> **DATASET**
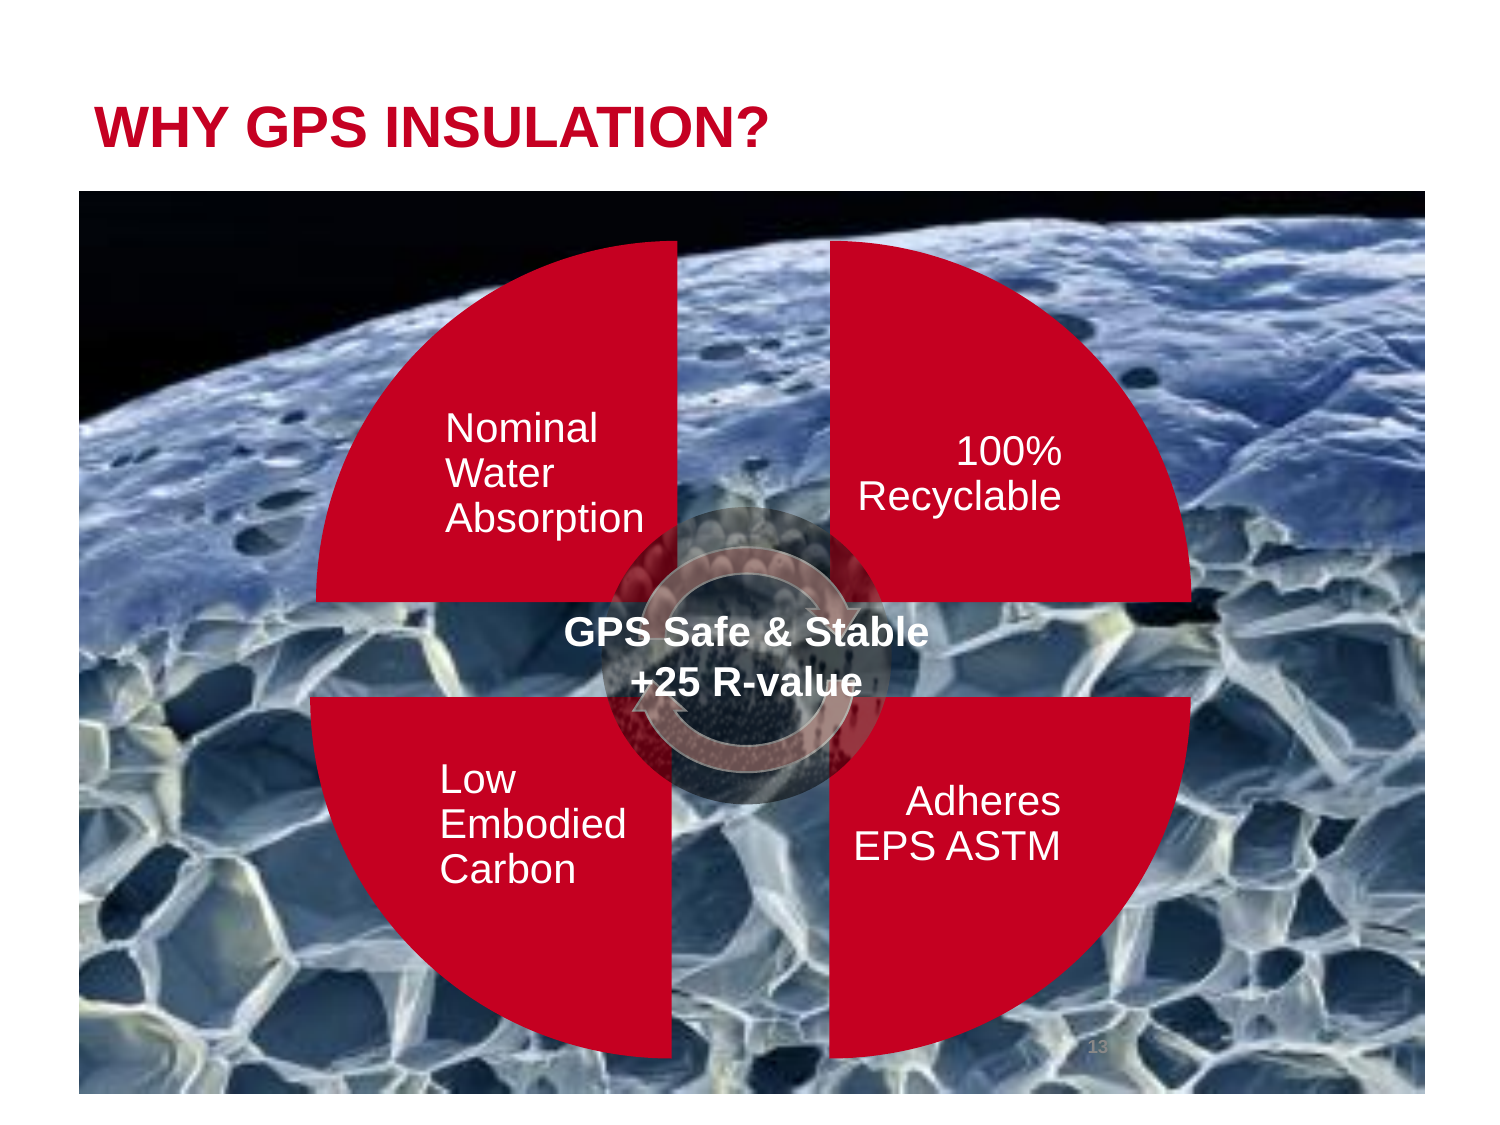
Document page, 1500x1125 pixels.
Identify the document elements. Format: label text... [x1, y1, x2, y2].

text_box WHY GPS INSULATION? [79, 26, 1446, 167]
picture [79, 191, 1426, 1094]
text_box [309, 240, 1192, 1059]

==

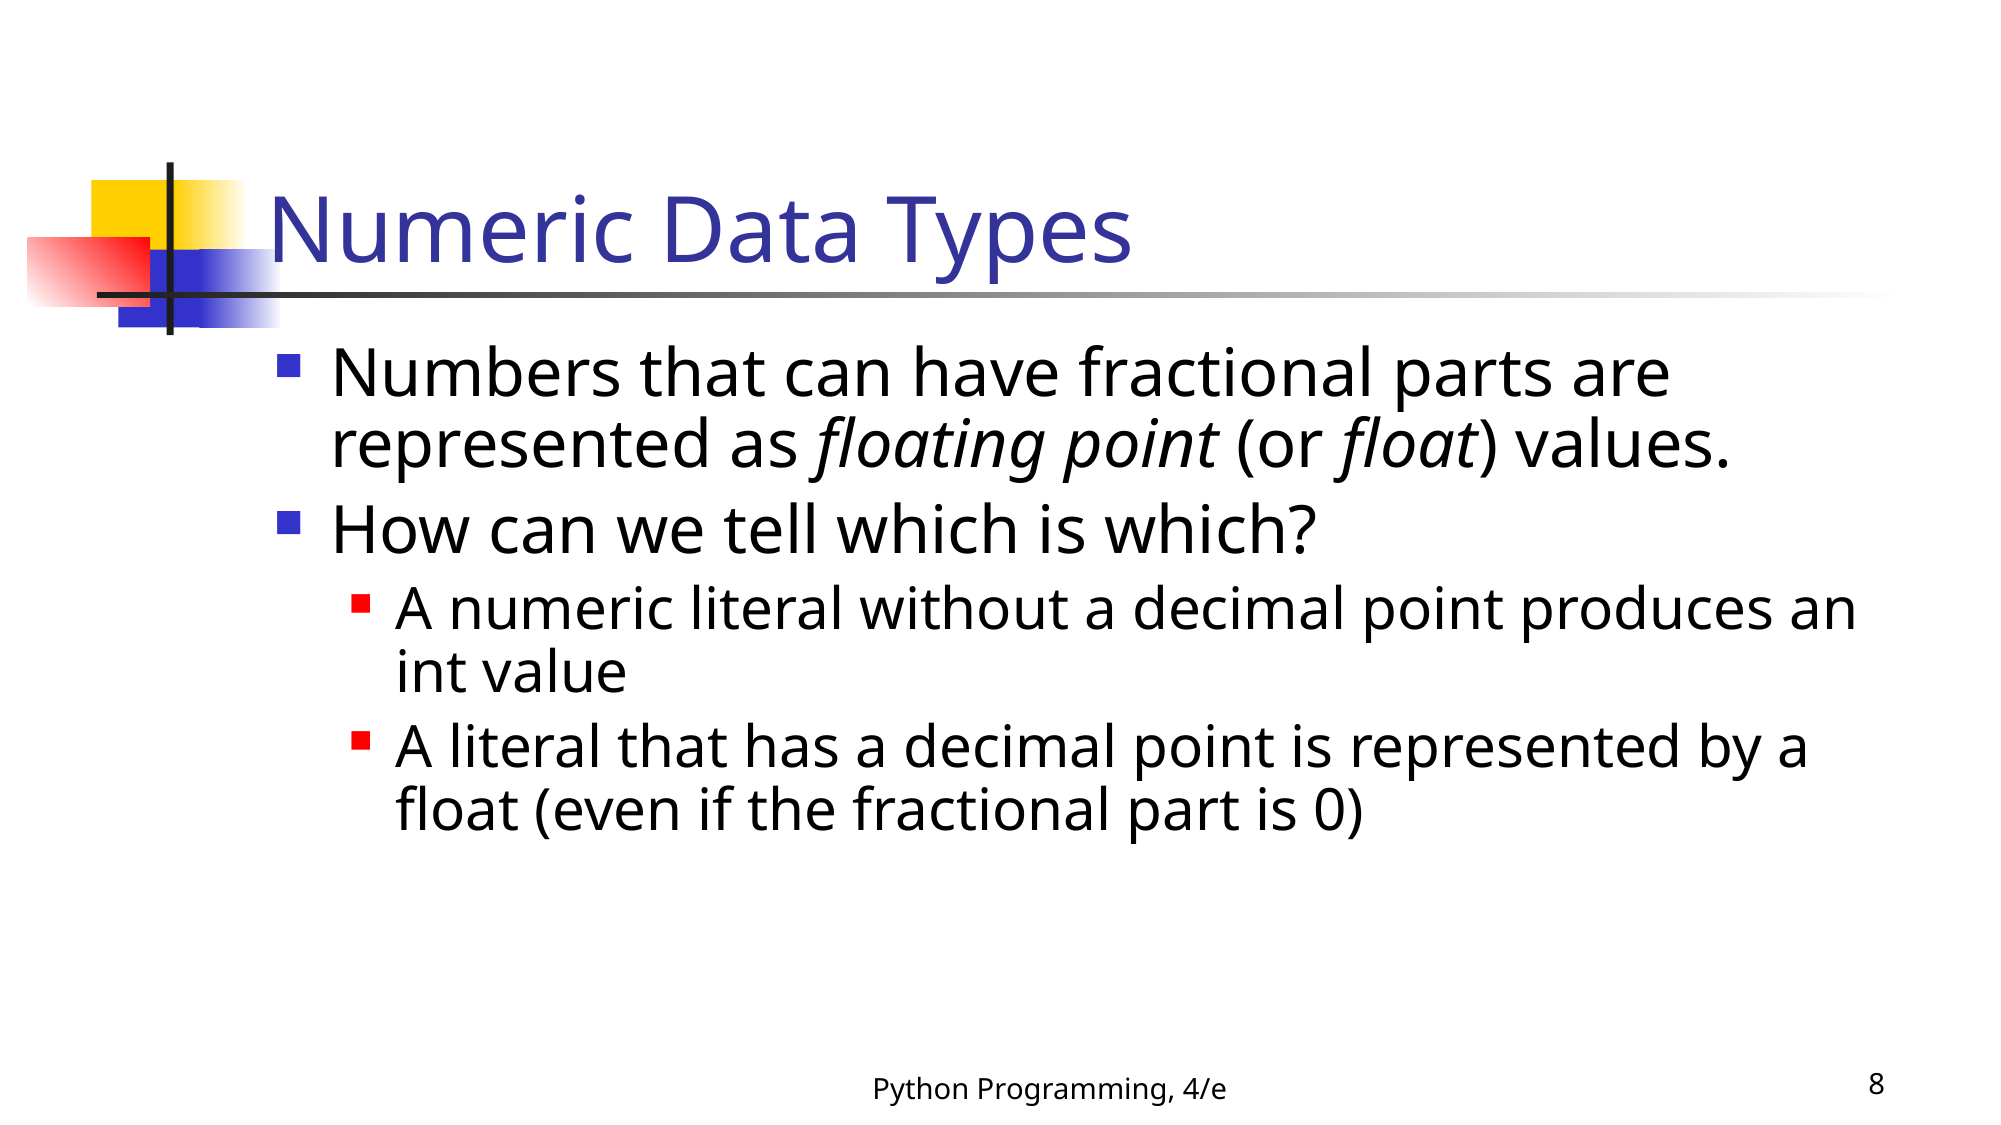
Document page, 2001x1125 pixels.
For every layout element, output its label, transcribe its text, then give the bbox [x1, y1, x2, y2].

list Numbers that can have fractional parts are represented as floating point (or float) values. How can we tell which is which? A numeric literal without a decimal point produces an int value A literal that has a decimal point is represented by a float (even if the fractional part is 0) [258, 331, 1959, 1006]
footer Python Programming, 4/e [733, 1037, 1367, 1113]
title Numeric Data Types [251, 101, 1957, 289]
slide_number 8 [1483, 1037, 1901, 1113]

> **THE PROBLEM**
Search the material for the word "page". Each line where it is found must be copied.

> **REPLY TO THE TASK**
Document page, 1500x1125 pixels.
Document page, 2001x1125 pixels.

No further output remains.